News Release

Physics for the mechanism of slow change in microscopic magnetic structures revealed

Peer-Reviewed Publication

Tohoku University

Physics for the Mechanism of Slow Change in Microscopic Magnetic Structures Revealed (1 of 2)

image: Schematic of domain wall creep. When a very weak magnetic field or electric current is applied to the magnetic wire with domain wall, the domain wall behaves as an elastic interface and slowly moves, creeps. view more 

Credit: Tohoku University

The research group of Professor Hideo Ohno and Associate Professor Shunsuke Fukami of Tohoku University has studied in detail, a slow change of microscopic magnetic structures in metallic wires induced by external driving forces, commonly called "creep" motion. This has allowed them to clarify the physics of how the driving forces, magnetic fields or electric currents, act on the magnetic structure.

Previous studies had shown that while the actions of magnetic fields and currents are the same for metallic materials, they are fundamentally different for semiconductor materials.

The present study reveals that in cases where the sample satisfies a certain condition, the current acts on the magnetic structure in a different manner from the magnetic field case, irrespective of the intricacies of the material.

The development of a high-performance magnetic memory device (where the magnetic structure is manipulated by current) has been intensively pursued recently, and the present findings are expected to facilitate the fundamental understanding to achieve the practical application.

The research group fabricated a wire device consisting of a ferromagnetic metal CoFeB, and investigated the universality class of a magnetic domain wall "creep". They evaluated the domain wall velocity for various magnitudes of magnetic field or electric current while keeping the device temperature constant, from which they derived the scaling exponent for the universality class.

The results indicate that the scaling exponent does not depend on factors such as temperature and wire width, for both magnetic field and current cases, confirming the universality of the observed feature.

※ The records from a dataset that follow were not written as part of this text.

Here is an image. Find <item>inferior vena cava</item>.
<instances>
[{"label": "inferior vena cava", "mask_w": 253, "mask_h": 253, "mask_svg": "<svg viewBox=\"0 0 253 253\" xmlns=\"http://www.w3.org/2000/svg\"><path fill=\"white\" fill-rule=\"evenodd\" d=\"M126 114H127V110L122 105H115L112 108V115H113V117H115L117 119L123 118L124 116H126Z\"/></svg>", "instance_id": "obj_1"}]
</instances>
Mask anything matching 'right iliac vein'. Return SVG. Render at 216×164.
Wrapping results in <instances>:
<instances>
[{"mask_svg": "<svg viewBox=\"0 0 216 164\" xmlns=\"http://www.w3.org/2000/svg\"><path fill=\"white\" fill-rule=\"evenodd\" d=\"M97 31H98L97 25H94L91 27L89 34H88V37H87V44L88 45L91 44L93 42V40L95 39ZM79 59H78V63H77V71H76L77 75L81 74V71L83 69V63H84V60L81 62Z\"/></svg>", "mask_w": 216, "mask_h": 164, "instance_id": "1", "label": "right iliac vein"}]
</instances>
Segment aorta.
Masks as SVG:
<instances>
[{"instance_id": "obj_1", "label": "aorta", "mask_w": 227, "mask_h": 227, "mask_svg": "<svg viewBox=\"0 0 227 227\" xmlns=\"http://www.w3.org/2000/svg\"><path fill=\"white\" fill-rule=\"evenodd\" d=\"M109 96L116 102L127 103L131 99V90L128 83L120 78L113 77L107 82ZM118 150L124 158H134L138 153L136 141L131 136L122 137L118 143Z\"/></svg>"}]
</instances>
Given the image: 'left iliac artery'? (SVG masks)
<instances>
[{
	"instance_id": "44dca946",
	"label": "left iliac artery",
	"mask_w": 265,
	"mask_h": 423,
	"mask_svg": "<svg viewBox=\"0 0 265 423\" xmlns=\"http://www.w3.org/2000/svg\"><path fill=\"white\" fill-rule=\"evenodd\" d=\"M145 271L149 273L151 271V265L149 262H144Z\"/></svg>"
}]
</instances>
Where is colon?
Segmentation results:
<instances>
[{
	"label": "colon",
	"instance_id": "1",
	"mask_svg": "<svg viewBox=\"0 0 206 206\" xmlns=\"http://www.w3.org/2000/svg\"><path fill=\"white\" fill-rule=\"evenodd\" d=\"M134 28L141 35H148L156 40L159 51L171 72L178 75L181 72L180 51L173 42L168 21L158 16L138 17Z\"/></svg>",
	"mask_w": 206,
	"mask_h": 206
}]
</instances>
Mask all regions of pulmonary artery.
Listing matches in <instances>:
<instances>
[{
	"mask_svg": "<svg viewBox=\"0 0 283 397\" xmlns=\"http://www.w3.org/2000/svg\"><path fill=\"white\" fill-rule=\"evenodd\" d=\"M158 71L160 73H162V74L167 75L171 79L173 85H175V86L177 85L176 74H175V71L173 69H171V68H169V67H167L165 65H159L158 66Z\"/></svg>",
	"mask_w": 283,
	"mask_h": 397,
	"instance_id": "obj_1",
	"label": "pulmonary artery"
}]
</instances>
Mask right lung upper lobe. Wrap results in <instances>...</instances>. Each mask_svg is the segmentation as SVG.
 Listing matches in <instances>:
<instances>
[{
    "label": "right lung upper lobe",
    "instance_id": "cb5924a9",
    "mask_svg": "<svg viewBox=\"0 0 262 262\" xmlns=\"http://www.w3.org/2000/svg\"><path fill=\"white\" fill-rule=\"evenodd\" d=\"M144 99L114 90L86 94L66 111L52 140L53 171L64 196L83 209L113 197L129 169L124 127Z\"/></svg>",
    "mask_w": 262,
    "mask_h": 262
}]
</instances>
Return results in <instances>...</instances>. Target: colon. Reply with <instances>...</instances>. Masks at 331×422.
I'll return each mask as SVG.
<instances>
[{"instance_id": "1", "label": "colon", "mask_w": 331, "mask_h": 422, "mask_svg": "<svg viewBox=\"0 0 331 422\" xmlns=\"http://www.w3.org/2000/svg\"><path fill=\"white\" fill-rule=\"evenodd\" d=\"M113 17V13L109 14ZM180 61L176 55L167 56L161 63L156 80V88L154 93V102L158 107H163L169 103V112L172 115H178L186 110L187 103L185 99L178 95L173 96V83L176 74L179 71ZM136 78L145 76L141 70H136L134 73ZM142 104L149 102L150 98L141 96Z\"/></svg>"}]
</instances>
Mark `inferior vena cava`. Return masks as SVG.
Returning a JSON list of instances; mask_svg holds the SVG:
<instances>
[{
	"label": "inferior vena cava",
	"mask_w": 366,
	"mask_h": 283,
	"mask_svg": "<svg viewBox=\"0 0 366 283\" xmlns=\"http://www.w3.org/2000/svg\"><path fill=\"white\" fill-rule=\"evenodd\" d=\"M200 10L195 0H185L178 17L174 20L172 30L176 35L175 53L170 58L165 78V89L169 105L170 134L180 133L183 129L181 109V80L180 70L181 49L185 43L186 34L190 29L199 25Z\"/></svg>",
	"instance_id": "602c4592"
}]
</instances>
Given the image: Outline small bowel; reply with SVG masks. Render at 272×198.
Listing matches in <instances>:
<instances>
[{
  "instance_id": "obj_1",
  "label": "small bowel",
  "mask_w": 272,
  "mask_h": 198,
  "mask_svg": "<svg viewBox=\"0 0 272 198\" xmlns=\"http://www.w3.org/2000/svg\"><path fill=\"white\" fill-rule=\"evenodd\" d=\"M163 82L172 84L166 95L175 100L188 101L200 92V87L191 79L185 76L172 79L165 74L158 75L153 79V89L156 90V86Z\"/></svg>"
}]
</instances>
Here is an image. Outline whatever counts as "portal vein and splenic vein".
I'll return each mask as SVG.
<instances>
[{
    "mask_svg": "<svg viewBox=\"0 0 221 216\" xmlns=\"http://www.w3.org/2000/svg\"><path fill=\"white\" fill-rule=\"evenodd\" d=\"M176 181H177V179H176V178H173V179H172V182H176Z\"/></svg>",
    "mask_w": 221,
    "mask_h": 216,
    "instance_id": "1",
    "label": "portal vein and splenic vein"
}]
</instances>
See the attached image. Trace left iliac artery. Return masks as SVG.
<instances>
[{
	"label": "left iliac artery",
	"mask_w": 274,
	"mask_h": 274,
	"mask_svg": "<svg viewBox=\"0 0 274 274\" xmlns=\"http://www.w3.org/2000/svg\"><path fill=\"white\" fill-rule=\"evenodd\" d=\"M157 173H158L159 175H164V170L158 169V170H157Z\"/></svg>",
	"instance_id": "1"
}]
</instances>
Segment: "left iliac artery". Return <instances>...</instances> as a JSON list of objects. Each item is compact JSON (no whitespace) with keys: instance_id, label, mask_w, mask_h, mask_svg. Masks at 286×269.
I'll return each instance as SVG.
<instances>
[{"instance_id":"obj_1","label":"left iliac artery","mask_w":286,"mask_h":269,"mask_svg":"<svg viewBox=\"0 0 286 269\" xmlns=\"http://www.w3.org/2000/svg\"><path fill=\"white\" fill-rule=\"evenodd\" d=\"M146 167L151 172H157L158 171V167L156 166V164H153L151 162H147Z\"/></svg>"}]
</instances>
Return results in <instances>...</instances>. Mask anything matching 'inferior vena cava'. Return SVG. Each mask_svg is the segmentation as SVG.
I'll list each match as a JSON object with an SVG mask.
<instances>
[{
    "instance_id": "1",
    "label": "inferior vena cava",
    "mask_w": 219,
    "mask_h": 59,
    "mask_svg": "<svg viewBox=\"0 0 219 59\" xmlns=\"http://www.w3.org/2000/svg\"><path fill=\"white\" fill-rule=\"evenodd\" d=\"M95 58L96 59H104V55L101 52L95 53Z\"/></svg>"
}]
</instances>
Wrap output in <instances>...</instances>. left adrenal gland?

Interestingly, unlike the previous study on metallic systems, they found different universality classes between magnetic field and current-driven domain wall creeps in the present metallic sample.

This means that the actions of a magnetic field and current on the domain wall are fundamentally different from each other. The field-driven "creep" was found to belong to a previously known universality class, whereas the current-driven "creep" was found to belong to a different universality class which cannot be explained by the present theories and the scaling exponent was similar to the one observed previously in the magnetic semiconductor.

From detailed investigations of the behavior of the domain wall under the application of a current, they found that the current gives rise to an adiabatic spin-transfer torque acting on the domain wall which has a different symmetry to the torque induced by a magnetic field. In other words, it was clarified that, for sample in which stack structure is designed so that the adiabatic spin-transfer torque dominantly affects the domain wall, universal creep characteristics appear irrespective of the nature of material, such as metal or semiconductor, the details of microscopic structure.

The obtained findings shed light on a statistical physics of creep motion of elastic interfaces and development of high-performance magnetic memory devices.